Gli sviluppi finanziari in Cina stando così le cose, potrebbero avere ricadute complessive negative anche per l’importante ruolo che questa Nazione riveste nel commercio globale.
Una recessione che ha colpito anche i lavoratori cinesi operanti in Italia, sia per la crisi per certi aspetti ancora in essere e che continua a colpire il nostro paese, sia per la situazione complessiva anche di altri stati e della Cina stessa.
Infatti, si è rilevato che negli ultimi tempi il livello delle rimesse (per sostenere i genitori o parenti sprovvisti di pensione) in Cina, è diminuito del 68 percento.
Nel 2012 l’ammontare di denaro inviato dall’Italia alla Cina era di 2,6 miliardi di euro, nel 2014 è sceso a 820 milioni.
 
Parlando del mondo cinese, il Trentino non può dimenticare Franco De Marchi, studioso docente dell’Università di Trento e costruttore appassionato dell’amicizia con il popolo cinese, che sin dagli anni 70 ha permesso a molti trentini di conoscere da vicino le caratteristiche di quel grande e lontano paese, la complessità dei territori di confine, e di cogliere gli elementi di convivenza per gettare un ponte tra oriente e occidente.
Nacque così nel marzo 1971 e sotto la sua regia, l’Istituto Italo Cinese che per molti anni ha favorito gli scambi, gli incontri culturali artistici e nei campi delle tecnologie, delle scienze e della medicina.
Sono nati e ancora vengono svolti con l’ausilio della nostra università, corsi per studenti, per docenti, sul sistema dell’economia, della finanza e della storia cinese.
 
Il 19 novembre 2011 si sono celebrati i 40 anni di attività di questo Istituto.
In data 30 aprile 2015, anche sulla base dei rapporti consolidati tra i due Paesi, è stato firmato un accordo tra Università di Trento, APSS, FBK e il Centro SPHIC di Shangai, per progetti di ricerca e per una collaborazione tra Italia e Cina nel settore della protonterapia, della terapia oncologia, che prevede la sperimentazione nel Centro di Trento, con l’uso di protoni, di ioni, nella loro alta capacità di penetrare nel corpo umano, che li rende adatti a curare tumori e che vanno a incidere solo sulle cellule colpite dalla malattia, risparmiando i tessuti sani.

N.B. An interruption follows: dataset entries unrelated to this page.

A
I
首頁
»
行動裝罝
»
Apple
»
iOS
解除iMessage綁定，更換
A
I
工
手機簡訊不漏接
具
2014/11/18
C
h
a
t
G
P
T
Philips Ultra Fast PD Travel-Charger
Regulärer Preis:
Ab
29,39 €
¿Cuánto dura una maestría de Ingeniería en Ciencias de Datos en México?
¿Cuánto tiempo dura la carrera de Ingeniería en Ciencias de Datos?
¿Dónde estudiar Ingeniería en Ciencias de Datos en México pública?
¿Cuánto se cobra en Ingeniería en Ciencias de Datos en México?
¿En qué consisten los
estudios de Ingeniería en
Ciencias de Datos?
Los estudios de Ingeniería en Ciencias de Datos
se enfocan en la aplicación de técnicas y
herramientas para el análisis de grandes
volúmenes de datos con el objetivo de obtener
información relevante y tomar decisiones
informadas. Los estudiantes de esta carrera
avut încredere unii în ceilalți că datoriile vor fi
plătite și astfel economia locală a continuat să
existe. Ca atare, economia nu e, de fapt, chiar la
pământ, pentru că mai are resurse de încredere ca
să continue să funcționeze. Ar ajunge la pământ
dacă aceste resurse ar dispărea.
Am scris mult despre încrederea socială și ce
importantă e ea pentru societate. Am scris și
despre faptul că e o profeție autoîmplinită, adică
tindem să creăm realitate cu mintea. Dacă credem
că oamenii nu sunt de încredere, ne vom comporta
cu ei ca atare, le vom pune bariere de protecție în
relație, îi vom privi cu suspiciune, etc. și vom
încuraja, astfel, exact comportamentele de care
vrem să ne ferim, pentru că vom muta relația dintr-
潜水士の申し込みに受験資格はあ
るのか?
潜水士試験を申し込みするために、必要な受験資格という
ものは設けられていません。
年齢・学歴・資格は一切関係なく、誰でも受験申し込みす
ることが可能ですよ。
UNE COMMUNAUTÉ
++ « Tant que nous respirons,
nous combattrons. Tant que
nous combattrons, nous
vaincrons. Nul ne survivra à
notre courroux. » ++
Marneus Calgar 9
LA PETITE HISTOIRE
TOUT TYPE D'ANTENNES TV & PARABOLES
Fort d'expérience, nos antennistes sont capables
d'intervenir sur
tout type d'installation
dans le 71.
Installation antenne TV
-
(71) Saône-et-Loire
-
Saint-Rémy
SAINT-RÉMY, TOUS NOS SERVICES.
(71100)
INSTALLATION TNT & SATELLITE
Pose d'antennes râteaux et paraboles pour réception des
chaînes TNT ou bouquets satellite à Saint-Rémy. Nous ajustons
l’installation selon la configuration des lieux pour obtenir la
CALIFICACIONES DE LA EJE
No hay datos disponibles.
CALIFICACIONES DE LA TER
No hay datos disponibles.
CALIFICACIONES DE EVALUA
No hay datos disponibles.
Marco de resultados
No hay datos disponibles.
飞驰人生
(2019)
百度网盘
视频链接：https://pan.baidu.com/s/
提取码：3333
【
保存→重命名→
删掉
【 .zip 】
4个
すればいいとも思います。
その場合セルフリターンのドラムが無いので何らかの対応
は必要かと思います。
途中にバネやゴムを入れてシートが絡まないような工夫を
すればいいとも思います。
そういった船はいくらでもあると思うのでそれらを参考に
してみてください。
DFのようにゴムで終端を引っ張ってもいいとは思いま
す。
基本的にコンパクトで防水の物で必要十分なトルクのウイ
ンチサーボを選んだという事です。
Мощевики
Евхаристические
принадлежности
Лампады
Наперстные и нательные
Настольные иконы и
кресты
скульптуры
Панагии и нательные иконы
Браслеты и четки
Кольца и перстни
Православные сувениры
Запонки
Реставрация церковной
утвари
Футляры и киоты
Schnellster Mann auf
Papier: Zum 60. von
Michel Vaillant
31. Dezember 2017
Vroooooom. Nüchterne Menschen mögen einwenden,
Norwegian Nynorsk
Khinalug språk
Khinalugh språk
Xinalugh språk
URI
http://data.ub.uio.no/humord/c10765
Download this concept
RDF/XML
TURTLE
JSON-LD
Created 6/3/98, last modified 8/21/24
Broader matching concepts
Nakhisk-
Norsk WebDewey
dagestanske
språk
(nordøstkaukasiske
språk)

Ricerca molto importante per il Centro di Protonterapia di Trento, tecnicamente avanzatissimo, con esperti anche cinesi di alto livello, che si confrontano con gli operatori della sanità locale.
 
Collaborazione e cooperazione tra fisici, medici e biologi in questo caso di differente provenienza, a confermare come il nostro Paese e il Trenino in particolare rimane tra i più importanti nel campo della ricerca.
Certamente da un lato c’è la preoccupante concorrenza nel settore del commercio e dell’artigianato degli imprenditori cinesi, dall’altro si perfezionano tecnologie medico scientifiche per debellare malattie che colpiscono molti abitanti di vari paesi, dall’Italia, all’Europa e inoltre si attivano programmi anche recenti di offerte turistiche per invogliare le presenze straniere a visitare le bellezze paesaggistiche trentine.
Come si riuscirà in futuro a rallentare il fenomeno della concorrenza, presente da anni a livello nazionale e contemporaneamente a rafforzare la collaborazione, attraverso studi e ricerche nel campo medico scientifico, accompagnati magari da maggiori presenze turistiche del popolo dagli occhi a mandorla in Trentino, in un’epoca di liberalizzazione ed internazionalizzazione?